DIRECTIONS FOR THIS TASK: Reproduce all of the data below line for line, without changing a single character.

DATASET CONTENT:

○ ○ ○ ○

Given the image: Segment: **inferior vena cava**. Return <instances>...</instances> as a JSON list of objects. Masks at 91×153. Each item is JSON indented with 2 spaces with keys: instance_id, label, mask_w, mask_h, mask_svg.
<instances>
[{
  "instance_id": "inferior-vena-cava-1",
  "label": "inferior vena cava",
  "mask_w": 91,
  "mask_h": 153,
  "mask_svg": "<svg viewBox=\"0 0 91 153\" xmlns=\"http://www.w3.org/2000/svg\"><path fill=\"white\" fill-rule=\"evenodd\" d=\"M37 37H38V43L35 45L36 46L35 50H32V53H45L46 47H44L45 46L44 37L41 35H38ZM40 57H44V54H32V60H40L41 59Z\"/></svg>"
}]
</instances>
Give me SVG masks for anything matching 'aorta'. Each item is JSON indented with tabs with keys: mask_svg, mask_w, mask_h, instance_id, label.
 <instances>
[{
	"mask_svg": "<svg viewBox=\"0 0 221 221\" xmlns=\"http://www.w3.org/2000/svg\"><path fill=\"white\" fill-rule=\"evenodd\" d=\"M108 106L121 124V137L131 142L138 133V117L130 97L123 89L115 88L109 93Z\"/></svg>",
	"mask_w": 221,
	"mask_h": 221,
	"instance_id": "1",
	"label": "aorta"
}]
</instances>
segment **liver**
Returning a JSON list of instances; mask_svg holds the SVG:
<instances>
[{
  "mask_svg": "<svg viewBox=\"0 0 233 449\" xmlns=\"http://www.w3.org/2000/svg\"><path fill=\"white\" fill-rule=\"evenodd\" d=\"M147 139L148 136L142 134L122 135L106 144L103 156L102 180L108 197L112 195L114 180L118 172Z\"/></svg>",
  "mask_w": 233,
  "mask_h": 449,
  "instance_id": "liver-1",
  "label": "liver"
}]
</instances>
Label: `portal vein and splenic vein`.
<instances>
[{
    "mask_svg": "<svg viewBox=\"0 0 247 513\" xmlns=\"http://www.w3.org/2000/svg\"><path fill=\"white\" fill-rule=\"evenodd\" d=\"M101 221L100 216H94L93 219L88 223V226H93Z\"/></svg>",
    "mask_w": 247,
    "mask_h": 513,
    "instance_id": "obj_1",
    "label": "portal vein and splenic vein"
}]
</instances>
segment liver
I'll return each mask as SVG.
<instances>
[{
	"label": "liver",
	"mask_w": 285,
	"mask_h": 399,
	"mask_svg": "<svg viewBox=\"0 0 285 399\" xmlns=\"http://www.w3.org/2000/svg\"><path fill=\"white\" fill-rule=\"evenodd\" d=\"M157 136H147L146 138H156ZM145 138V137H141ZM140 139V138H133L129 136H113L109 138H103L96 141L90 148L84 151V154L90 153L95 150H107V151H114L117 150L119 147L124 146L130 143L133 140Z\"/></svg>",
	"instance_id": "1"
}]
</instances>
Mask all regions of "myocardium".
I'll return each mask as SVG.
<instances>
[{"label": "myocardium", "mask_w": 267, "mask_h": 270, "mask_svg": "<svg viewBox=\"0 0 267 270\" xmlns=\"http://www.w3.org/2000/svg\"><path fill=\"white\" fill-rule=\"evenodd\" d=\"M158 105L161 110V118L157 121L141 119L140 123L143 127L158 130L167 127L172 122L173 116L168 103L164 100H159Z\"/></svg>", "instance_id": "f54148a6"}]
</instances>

○ ○ ○ ○

SOLUTION FOR THIS TASK:
Given the image: Segment: **inferior vena cava**. Return <instances>...</instances> as a JSON list of objects. Masks at 91×153. Each item is JSON indented with 2 spaces with keys: instance_id, label, mask_w, mask_h, mask_svg.
<instances>
[{
  "instance_id": "inferior-vena-cava-1",
  "label": "inferior vena cava",
  "mask_w": 91,
  "mask_h": 153,
  "mask_svg": "<svg viewBox=\"0 0 91 153\" xmlns=\"http://www.w3.org/2000/svg\"><path fill=\"white\" fill-rule=\"evenodd\" d=\"M37 37H38V43L35 45L36 46L35 50H32V53H45L46 47H44L45 46L44 37L41 35H38ZM40 57H44V54H32V60H40L41 59Z\"/></svg>"
}]
</instances>
Give me SVG masks for anything matching 'aorta'. Each item is JSON indented with tabs with keys: mask_svg, mask_w, mask_h, instance_id, label.
 <instances>
[{
	"mask_svg": "<svg viewBox=\"0 0 221 221\" xmlns=\"http://www.w3.org/2000/svg\"><path fill=\"white\" fill-rule=\"evenodd\" d=\"M108 106L121 124V137L131 142L138 133V117L130 97L123 89L115 88L109 93Z\"/></svg>",
	"mask_w": 221,
	"mask_h": 221,
	"instance_id": "1",
	"label": "aorta"
}]
</instances>
segment **liver**
Returning a JSON list of instances; mask_svg holds the SVG:
<instances>
[{
  "mask_svg": "<svg viewBox=\"0 0 233 449\" xmlns=\"http://www.w3.org/2000/svg\"><path fill=\"white\" fill-rule=\"evenodd\" d=\"M147 139L148 136L142 134L122 135L106 144L103 156L102 180L108 197L112 195L114 180L118 172Z\"/></svg>",
  "mask_w": 233,
  "mask_h": 449,
  "instance_id": "liver-1",
  "label": "liver"
}]
</instances>
Label: `portal vein and splenic vein`.
<instances>
[{
    "mask_svg": "<svg viewBox=\"0 0 247 513\" xmlns=\"http://www.w3.org/2000/svg\"><path fill=\"white\" fill-rule=\"evenodd\" d=\"M101 221L100 216H94L93 219L88 223V226H93Z\"/></svg>",
    "mask_w": 247,
    "mask_h": 513,
    "instance_id": "obj_1",
    "label": "portal vein and splenic vein"
}]
</instances>
segment liver
I'll return each mask as SVG.
<instances>
[{
	"label": "liver",
	"mask_w": 285,
	"mask_h": 399,
	"mask_svg": "<svg viewBox=\"0 0 285 399\" xmlns=\"http://www.w3.org/2000/svg\"><path fill=\"white\" fill-rule=\"evenodd\" d=\"M157 136H147L146 138H156ZM145 138V137H141ZM140 139V138H133L129 136H113L109 138H103L96 141L90 148L84 151V154L90 153L95 150H107V151H114L117 150L119 147L124 146L130 143L133 140Z\"/></svg>",
	"instance_id": "1"
}]
</instances>
Mask all regions of "myocardium".
I'll return each mask as SVG.
<instances>
[{"label": "myocardium", "mask_w": 267, "mask_h": 270, "mask_svg": "<svg viewBox=\"0 0 267 270\" xmlns=\"http://www.w3.org/2000/svg\"><path fill=\"white\" fill-rule=\"evenodd\" d=\"M158 105L161 110V118L157 121L141 119L140 123L143 127L158 130L167 127L172 122L173 116L168 103L164 100H159Z\"/></svg>", "instance_id": "f54148a6"}]
</instances>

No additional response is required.